Being shaped into what the Lord wants isn't a walk in the park.  We must be put into the refiners fire, so to speak, and be tested.  Elder Scott continues, "To get from where you are to where [The Lord] wants you to be requires a lot of stretching, and that generally entails discomfort and pain."  We must be pushed and pulled, just like our teeth, to be able get where the Lord wants us.  Yes, it will be hard at times, but once we see how dynamite our smile is, it'll be worth it.  All we have to do is put our trust in the Lord, and he'll mold us into the best person we can be.

Monday, July 11, 2011

She's Gonna Eat Me!

I've never been much of a runner.  My dad always said, "I only run when someone's chasing me."  I've lived by that quite a bit.  There are some exceptions though.  I run when I'm playing sports and when there's only one piece of pie left, to name two instances.  But usually it's just when I'm being chased.  Pumba, in Disney's The Lion King, is a great example of running when getting chased. 

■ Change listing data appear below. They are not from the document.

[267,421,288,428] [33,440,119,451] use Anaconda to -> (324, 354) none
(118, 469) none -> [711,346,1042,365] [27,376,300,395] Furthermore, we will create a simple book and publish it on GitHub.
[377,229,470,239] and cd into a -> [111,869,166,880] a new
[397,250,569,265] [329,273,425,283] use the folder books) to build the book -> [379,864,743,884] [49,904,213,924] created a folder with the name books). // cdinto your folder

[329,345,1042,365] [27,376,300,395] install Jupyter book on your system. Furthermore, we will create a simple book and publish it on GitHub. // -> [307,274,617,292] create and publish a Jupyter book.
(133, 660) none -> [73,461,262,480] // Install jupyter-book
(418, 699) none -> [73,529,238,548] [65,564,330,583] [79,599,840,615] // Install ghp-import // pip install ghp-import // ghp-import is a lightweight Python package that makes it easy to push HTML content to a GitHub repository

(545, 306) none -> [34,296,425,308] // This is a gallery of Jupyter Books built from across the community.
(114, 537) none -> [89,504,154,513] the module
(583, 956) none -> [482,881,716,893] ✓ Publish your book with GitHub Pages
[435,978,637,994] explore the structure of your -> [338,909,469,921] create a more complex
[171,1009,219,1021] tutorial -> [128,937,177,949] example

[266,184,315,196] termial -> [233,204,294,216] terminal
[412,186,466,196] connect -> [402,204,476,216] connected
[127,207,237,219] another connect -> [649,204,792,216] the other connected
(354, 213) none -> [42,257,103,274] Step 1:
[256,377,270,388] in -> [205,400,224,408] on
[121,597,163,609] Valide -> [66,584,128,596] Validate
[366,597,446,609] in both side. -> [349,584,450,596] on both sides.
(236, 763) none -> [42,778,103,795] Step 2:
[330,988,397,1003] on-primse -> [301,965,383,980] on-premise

One of the best scenes in Disney's Lion King is the scene where Pumba runs from Nala and screams, "She's gonna eat me!"  Not only does Pumba make a hilarious face (see picture to the left), but I've never seen a warthog run that fast.  He didn't skip a beat.  Once he saw Nala in the grass, he was out of there.  Once there was danger, he scrammed. 

There are times in our life that we need to run like Pumba.  When we see or sense danger, whether spiritual or physical, we should get out of there as quickly as we can.  In Genesis 39: 12, Joseph shows us how to run from spiritual danger, "And [Potiphar's wife] caught [Joseph] by his garment, saying, Lie with me: and he left his garment in her hand, and fled, and got him out."  Once Joseph saw that he was in spiritual danger, he fled the scene. 

When we recognize that we're in spiritual danger, we need to flee the scene.  We can't afford to stick around.  I know I said that I only run when someone is chasing me, but Satan is always chasing me.  He's chasing everyone, and tempting them to stray off the beaten path.  We need to always be running from him towards our Savior, Jesus Christ.  As long as we're headed toward the Savior, we will feel his protecting light and be able to endure to the end.